Reproduce the section of the listing that begins at the line containing "che toglie il peccato" and finishes at the line containing "lo spirito scendere". Include both end lines and nothing beyond them.
"""
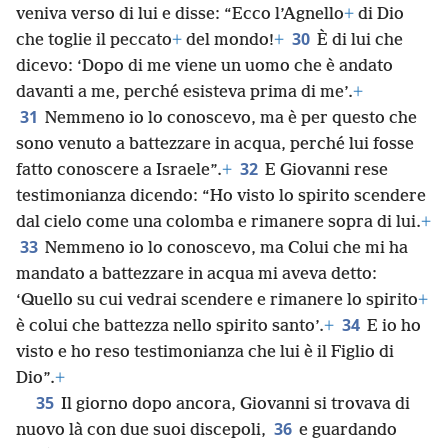
veniva verso di lui e disse: “Ecco l’Agnello
+
di Dio
30
che toglie il peccato
+
del mondo!
+
È di lui che
dicevo: ‘Dopo di me viene un uomo che è andato
davanti a me, perché esisteva prima di me’.
+
31
Nemmeno io lo conoscevo, ma è per questo che
sono venuto a battezzare in acqua, perché lui fosse
32
fatto conoscere a Israele”.
+
E Giovanni rese
testimonianza dicendo: “Ho visto lo spirito scendere
dal cielo come una colomba e rimanere sopra di lui.
+
33
Nemmeno io lo conoscevo, ma Colui che mi ha
mandato a battezzare in acqua mi aveva detto:
‘Quello su cui vedrai scendere e rimanere lo spirito
+
34
è colui che battezza nello spirito santo’.
+
E io ho
visto e ho reso testimonianza che lui è il Figlio di
Dio”.
+
35
Il giorno dopo ancora, Giovanni si trovava di
36
nuovo là con due suoi discepoli,
e guardando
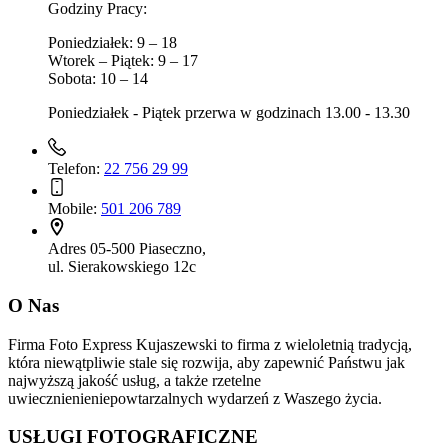
Godziny Pracy:
Poniedziałek: 9 – 18
Wtorek – Piątek: 9 – 17
Sobota: 10 – 14
Poniedziałek - Piątek przerwa w godzinach 13.00 - 13.30
Telefon:
22 756 29 99
Mobile:
501 206 789
Adres
05-500 Piaseczno,
ul. Sierakowskiego 12c
O Nas
Firma Foto Express Kujaszewski to firma z wieloletnią tradycją,
która niewątpliwie stale się rozwija, aby zapewnić Państwu jak
najwyższą jakość usług, a także rzetelne
uwiecznienieniepowtarzalnych wydarzeń z Waszego życia.
USŁUGI FOTOGRAFICZNE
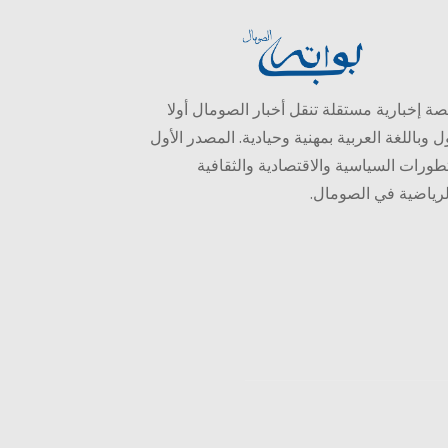
ة إخبارية مستقلة تنقل أخبار الصومال أولا
ل وباللغة العربية بمهنية وحيادية. المصدر الأول
طورات السياسية والاقتصادية والثقافية
لرياضية في الصومال.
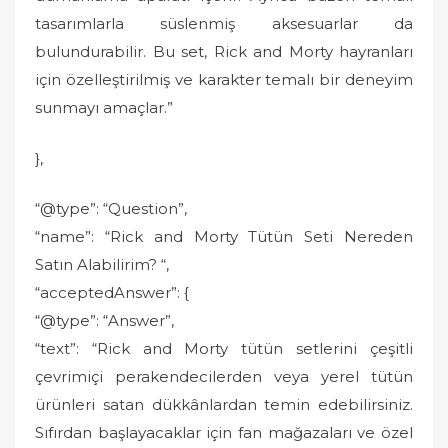
tasarımlarla süslenmiş aksesuarlar da
bulundurabilir. Bu set, Rick and Morty hayranları
için özelleştirilmiş ve karakter temalı bir deneyim
sunmayı amaçlar.”
},
“@type”: “Question”,
“name”: “Rick and Morty Tütün Seti Nereden
Satın Alabilirim? “,
“acceptedAnswer”: {
“@type”: “Answer”,
“text”: “Rick and Morty tütün setlerini çeşitli
çevrimiçi perakendecilerden veya yerel tütün
ürünleri satan dükkânlardan temin edebilirsiniz.
Sıfırdan başlayacaklar için fan mağazaları ve özel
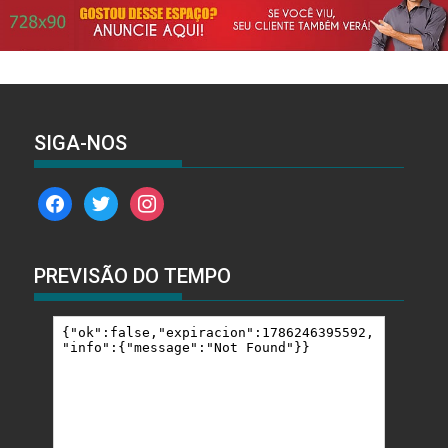
SIGA-NOS
facebook
twitter
instagram
PREVISÃO DO TEMPO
"""
**Problem solution**
che toglie il peccato
+
del mondo!
+
È di lui che
dicevo: ‘Dopo di me viene un uomo che è andato
davanti a me, perché esisteva prima di me’.
+
31
Nemmeno io lo conoscevo, ma è per questo che
sono venuto a battezzare in acqua, perché lui fosse
32
fatto conoscere a Israele”.
+
E Giovanni rese
testimonianza dicendo: “Ho visto lo spirito scendere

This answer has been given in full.